Aujourd'hui il y a deux tortues dans les bacs de soins, atteintes de fibroses . L'une d'elle était quasiment morte lorsqu'elle a été recueillie, aujourd'hui les soigneurs la nourrissent par intubation. Les fibroses vont êtres brulées en plusieurs étapes. Elles resteront ici jusqu'à ce qu'elles soient rétablies, avant d'être relâchées dans la mer. Les enfants semblent prendre conscience de la menace de ces reptiles en les voyant en convalescence.
C'est une belle association ayant un vrai impact sur la protection des tortues. Le braconnage diminue et les pêcheurs les appellent lorsqu'ils en capturent accidentellement dans leurs filets.
Sur le chemin du retour nous discutons longuement avec Sue, qui travaille dans l'élevage. Elle a un cheptel et crée une application pour faciliter la vie des agriculteurs dans leurs décisions agronomiques. Elle a une vision très intéressante de l'agriculture et de l'élevage dans son pays. Elle n'est pas favorable aux donneurs de leçons occidentaux (d'ONG, assurances, ...) qui oublient souvent de comprendre le contexte local avant de proposer leurs solutions. D'ailleurs, lorsqu'elle discute avec quelqu'un, elle a une question que je trouve très pertinente, "quels sont les problèmes que tu rencontres?". Au lieu de vouloir tout révolutionner, elle se concentre sur les problèmes où il faut trouver des solutions. Et non, voila le projet, pouvant bouleverser des choses qui fonctionnent.
Véronique et Dominique, que nous avions croisés à Nakuru et Nairobi, nous rejoignent au camping, ils arrivent du nord de la côte. Nous passons une soirée agréable ensemble.

Données brutes:

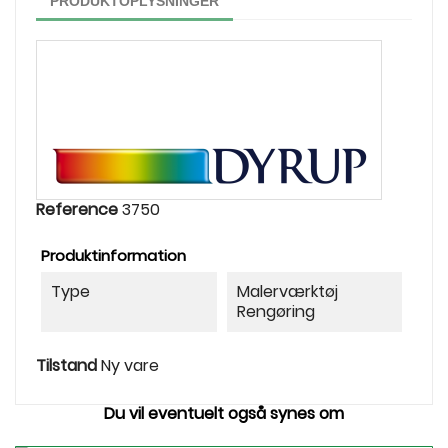
PRODUKTOPLYSNINGER
Reference
3750
Produktinformation
Type
Malerværktøj
Rengøring
Tilstand
Ny vare
Du vil eventuelt også synes om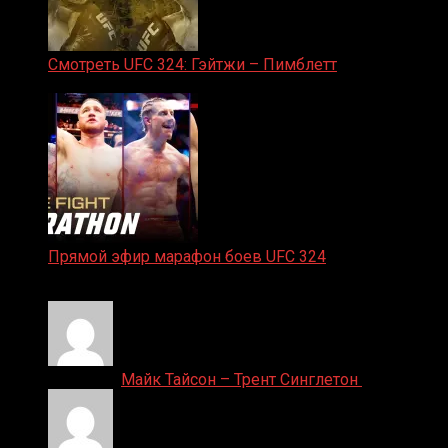
Смотреть UFC 324: Гэйтжи – Пимблетт
24.01.2026
Прямой эфир марафон боев UFC 324
24.01.2026
Денис on
Майк Тайсон – Трент Синглетон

Travail à faire: Recopiez mot pour mot, dans le document source, tout le passage qui va de « Aujourd'hui il y » jusqu'à « dans leurs filets. ». Seul le document source doit servir de référence.

Résultat obtenu:
Aujourd'hui il y a deux tortues dans les bacs de soins, atteintes de fibroses . L'une d'elle était quasiment morte lorsqu'elle a été recueillie, aujourd'hui les soigneurs la nourrissent par intubation. Les fibroses vont êtres brulées en plusieurs étapes. Elles resteront ici jusqu'à ce qu'elles soient rétablies, avant d'être relâchées dans la mer. Les enfants semblent prendre conscience de la menace de ces reptiles en les voyant en convalescence.
C'est une belle association ayant un vrai impact sur la protection des tortues. Le braconnage diminue et les pêcheurs les appellent lorsqu'ils en capturent accidentellement dans leurs filets.